Wednesday, October 28, 2009

It's pouring rain today, and my eye continues to water. I have had viral conjunctivitis for about 8 weeks now. Unfortunately, like the common cold virus (which may have actually caused this issue), there is not a lot I can do besides wait it out. I look like I am constantly weeping, and should probably just walk around with a tissue affixed to my eyeball.

My life feels a little watery right now; formless, sometimes rapid-churning like a rushing river, sometimes still and a little stagnant like a pond, with all of the activity and changes happening below the surface. I am between R3 and R4 of Leadership and it has really stirred up a lot in me. I am feeling the need to shift gears a bit with work; I am rethinking my love for urban living, and my husband and I are working through some issues. Basically, I am questioning everything in my life and while I don't see any major changes ahead, most areas are due some tweaks.

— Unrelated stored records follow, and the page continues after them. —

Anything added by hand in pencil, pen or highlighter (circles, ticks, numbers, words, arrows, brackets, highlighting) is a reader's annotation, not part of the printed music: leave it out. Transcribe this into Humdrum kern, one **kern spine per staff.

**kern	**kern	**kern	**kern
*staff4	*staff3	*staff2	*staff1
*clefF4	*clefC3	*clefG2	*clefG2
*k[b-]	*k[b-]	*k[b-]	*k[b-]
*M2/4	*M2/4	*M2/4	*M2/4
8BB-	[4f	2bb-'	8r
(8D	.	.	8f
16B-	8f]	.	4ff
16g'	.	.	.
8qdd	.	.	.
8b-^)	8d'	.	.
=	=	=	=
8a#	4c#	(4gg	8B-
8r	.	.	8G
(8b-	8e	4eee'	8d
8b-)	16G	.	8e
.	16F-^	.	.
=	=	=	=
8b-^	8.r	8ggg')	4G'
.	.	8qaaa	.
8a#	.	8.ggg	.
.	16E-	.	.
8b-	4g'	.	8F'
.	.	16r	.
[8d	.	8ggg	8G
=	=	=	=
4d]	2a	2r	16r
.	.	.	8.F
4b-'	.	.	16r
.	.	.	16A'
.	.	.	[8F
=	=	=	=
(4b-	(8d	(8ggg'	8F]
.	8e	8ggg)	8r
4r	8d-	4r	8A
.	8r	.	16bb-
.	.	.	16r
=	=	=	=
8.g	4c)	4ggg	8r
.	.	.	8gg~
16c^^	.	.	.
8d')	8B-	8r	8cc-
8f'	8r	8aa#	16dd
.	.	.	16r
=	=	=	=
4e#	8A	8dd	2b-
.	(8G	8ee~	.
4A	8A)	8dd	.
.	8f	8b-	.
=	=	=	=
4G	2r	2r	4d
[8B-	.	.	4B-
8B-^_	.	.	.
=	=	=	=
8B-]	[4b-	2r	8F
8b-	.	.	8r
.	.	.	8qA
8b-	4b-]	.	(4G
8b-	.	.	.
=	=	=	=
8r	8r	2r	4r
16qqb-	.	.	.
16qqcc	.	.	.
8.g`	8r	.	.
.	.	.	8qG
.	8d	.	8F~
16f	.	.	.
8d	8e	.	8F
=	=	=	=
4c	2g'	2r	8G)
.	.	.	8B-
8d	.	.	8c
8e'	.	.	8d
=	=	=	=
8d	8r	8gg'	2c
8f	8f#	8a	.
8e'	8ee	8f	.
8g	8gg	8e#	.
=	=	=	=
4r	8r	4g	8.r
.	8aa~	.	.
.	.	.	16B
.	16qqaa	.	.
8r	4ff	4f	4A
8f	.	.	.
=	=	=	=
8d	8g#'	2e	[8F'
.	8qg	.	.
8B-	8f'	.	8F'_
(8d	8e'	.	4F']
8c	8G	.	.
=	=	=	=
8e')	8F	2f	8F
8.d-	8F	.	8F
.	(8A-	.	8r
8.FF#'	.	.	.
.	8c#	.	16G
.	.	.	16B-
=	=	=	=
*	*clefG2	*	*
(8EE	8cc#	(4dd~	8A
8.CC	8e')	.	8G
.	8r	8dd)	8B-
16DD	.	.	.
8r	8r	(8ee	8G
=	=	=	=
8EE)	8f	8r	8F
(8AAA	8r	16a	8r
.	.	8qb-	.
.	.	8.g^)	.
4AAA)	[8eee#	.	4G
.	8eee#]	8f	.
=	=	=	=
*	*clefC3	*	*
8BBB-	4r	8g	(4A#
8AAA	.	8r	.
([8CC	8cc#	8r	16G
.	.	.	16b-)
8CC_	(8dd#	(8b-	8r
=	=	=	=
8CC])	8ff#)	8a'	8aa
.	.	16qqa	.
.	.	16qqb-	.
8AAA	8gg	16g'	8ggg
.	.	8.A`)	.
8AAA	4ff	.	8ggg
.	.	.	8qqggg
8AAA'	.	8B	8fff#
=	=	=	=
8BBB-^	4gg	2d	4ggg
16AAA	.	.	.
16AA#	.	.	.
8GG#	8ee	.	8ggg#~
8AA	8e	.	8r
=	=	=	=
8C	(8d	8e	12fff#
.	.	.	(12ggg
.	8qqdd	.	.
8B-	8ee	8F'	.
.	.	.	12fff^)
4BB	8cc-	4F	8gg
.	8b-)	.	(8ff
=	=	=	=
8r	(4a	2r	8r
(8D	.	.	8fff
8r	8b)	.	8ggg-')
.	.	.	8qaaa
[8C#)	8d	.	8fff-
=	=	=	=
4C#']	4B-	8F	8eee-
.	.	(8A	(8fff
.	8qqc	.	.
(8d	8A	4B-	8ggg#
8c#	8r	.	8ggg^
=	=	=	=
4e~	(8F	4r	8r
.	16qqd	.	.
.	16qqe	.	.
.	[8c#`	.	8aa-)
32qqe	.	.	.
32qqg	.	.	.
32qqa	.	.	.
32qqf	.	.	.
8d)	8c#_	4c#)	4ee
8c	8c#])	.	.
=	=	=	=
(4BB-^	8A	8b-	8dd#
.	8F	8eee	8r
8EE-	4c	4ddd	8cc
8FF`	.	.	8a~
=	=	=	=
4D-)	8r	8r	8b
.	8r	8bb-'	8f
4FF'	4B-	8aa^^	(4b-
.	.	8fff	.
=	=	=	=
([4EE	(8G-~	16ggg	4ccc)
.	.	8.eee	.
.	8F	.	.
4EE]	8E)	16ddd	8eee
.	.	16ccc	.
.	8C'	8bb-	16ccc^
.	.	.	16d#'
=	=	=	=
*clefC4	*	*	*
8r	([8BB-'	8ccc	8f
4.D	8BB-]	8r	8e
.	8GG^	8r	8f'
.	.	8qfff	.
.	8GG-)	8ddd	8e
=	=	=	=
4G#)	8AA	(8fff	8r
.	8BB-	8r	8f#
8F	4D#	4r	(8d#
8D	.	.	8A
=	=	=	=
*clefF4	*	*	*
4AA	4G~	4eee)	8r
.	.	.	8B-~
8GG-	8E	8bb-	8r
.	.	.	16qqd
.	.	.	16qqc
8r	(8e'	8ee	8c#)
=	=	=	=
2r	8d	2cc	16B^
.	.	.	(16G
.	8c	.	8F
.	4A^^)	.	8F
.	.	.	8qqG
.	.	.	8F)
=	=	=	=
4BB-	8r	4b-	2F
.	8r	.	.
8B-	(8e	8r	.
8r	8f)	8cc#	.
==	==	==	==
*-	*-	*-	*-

The other day I actually said, "OK! ENOUGH PERSONAL GROWTH!" when something went wrong and I gritted my teeth and smiled and told myself that I was learning from it. While I know that IS actually true, it feels exhausting right now to grow and grow and feel like I am busting at the seams and outgrowing my old self like a pair of jeans. Exhausting, but inevitable. I know that this watery place is critical and that I need to stay with it and that things will become clear.

This quote really spoke to me:

If water is too clear, it will not contain fish; people who are too cautious will never gain wisdom.